:: EXERCISE ::
Each entry that follows is to be retyped exactly. Pictures do not belong in the copy.

****************

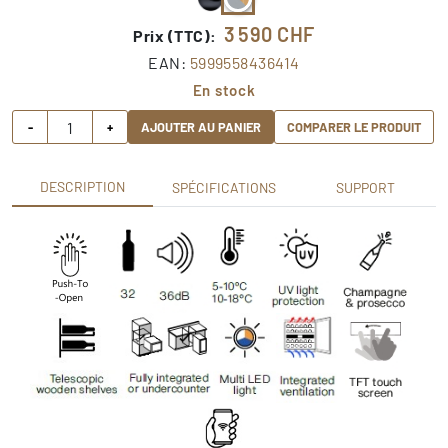
3 590
CHF
Prix (TTC):
EAN:
5999558436414
En stock
-
+
AJOUTER AU PANIER
COMPARER LE PRODUIT
DESCRIPTION
SPÉCIFICATIONS
SUPPORT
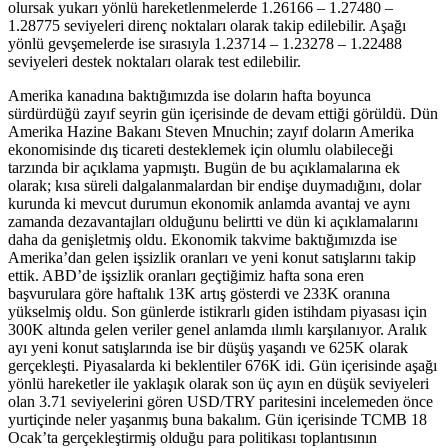
olursak yukarı yönlü hareketlenmelerde 1.26166 – 1.27480 –
1.28775 seviyeleri direnç noktaları olarak takip edilebilir. Aşağı
yönlü gevşemelerde ise sırasıyla 1.23714 – 1.23278 – 1.22488
seviyeleri destek noktaları olarak test edilebilir.
Amerika kanadına baktığımızda ise doların hafta boyunca
sürdürdüğü zayıf seyrin gün içerisinde de devam ettiği görüldü. Dün
Amerika Hazine Bakanı Steven Mnuchin; zayıf doların Amerika
ekonomisinde dış ticareti desteklemek için olumlu olabileceği
tarzında bir açıklama yapmıştı. Bugün de bu açıklamalarına ek
olarak; kısa süreli dalgalanmalardan bir endişe duymadığını, dolar
kurunda ki mevcut durumun ekonomik anlamda avantaj ve aynı
zamanda dezavantajları olduğunu belirtti ve dün ki açıklamalarını
daha da genişletmiş oldu. Ekonomik takvime baktığımızda ise
Amerika’dan gelen işsizlik oranları ve yeni konut satışlarını takip
ettik. ABD’de işsizlik oranları geçtiğimiz hafta sona eren
başvurulara göre haftalık 13K artış gösterdi ve 233K oranına
yükselmiş oldu. Son günlerde istikrarlı giden istihdam piyasası için
300K altında gelen veriler genel anlamda ılımlı karşılanıyor. Aralık
ayı yeni konut satışlarında ise bir düşüş yaşandı ve 625K olarak
gerçekleşti. Piyasalarda ki beklentiler 676K idi. Gün içerisinde aşağı
yönlü hareketler ile yaklaşık olarak son üç ayın en düşük seviyeleri
olan 3.71 seviyelerini gören USD/TRY paritesini incelemeden önce
yurtiçinde neler yaşanmış buna bakalım. Gün içerisinde TCMB 18
Ocak’ta gerçekleştirmiş olduğu para politikası toplantısının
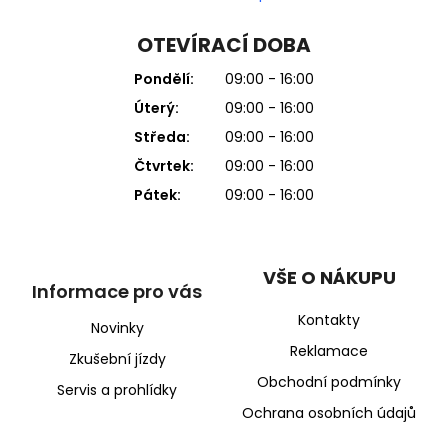
OTEVÍRACÍ DOBA
Pondělí:
09:00 - 16:00
Úterý:
09:00 - 16:00
Středa:
09:00 - 16:00
Čtvrtek:
09:00 - 16:00
Pátek:
09:00 - 16:00
VŠE O NÁKUPU
Informace pro vás
Kontakty
Novinky
Reklamace
Zkušební jízdy
Obchodní podmínky
Servis a prohlídky
Ochrana osobních údajů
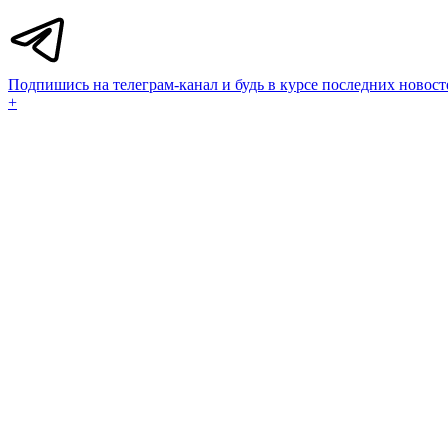
Подпишись на телеграм-канал и будь в курсе последних новост
+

****************

:: REPLY TO THE TASK ::
3 590
CHF
Prix (TTC):
EAN:
5999558436414
En stock
-
+
AJOUTER AU PANIER
COMPARER LE PRODUIT
DESCRIPTION
SPÉCIFICATIONS
SUPPORT
olursak yukarı yönlü hareketlenmelerde 1.26166 – 1.27480 –
1.28775 seviyeleri direnç noktaları olarak takip edilebilir. Aşağı
yönlü gevşemelerde ise sırasıyla 1.23714 – 1.23278 – 1.22488
seviyeleri destek noktaları olarak test edilebilir.
Amerika kanadına baktığımızda ise doların hafta boyunca
sürdürdüğü zayıf seyrin gün içerisinde de devam ettiği görüldü. Dün
Amerika Hazine Bakanı Steven Mnuchin; zayıf doların Amerika
ekonomisinde dış ticareti desteklemek için olumlu olabileceği
tarzında bir açıklama yapmıştı. Bugün de bu açıklamalarına ek
olarak; kısa süreli dalgalanmalardan bir endişe duymadığını, dolar
kurunda ki mevcut durumun ekonomik anlamda avantaj ve aynı
zamanda dezavantajları olduğunu belirtti ve dün ki açıklamalarını
daha da genişletmiş oldu. Ekonomik takvime baktığımızda ise
Amerika’dan gelen işsizlik oranları ve yeni konut satışlarını takip
ettik. ABD’de işsizlik oranları geçtiğimiz hafta sona eren
başvurulara göre haftalık 13K artış gösterdi ve 233K oranına
yükselmiş oldu. Son günlerde istikrarlı giden istihdam piyasası için
300K altında gelen veriler genel anlamda ılımlı karşılanıyor. Aralık
ayı yeni konut satışlarında ise bir düşüş yaşandı ve 625K olarak
gerçekleşti. Piyasalarda ki beklentiler 676K idi. Gün içerisinde aşağı
yönlü hareketler ile yaklaşık olarak son üç ayın en düşük seviyeleri
olan 3.71 seviyelerini gören USD/TRY paritesini incelemeden önce
yurtiçinde neler yaşanmış buna bakalım. Gün içerisinde TCMB 18
Ocak’ta gerçekleştirmiş olduğu para politikası toplantısının
OTEVÍRACÍ DOBA
Pondělí:
09:00 - 16:00
Úterý:
09:00 - 16:00
Středa:
09:00 - 16:00
Čtvrtek:
09:00 - 16:00
Pátek:
09:00 - 16:00
VŠE O NÁKUPU
Informace pro vás
Kontakty
Novinky
Reklamace
Zkušební jízdy
Obchodní podmínky
Servis a prohlídky
Ochrana osobních údajů
Подпишись на телеграм-канал и будь в курсе последних новост
+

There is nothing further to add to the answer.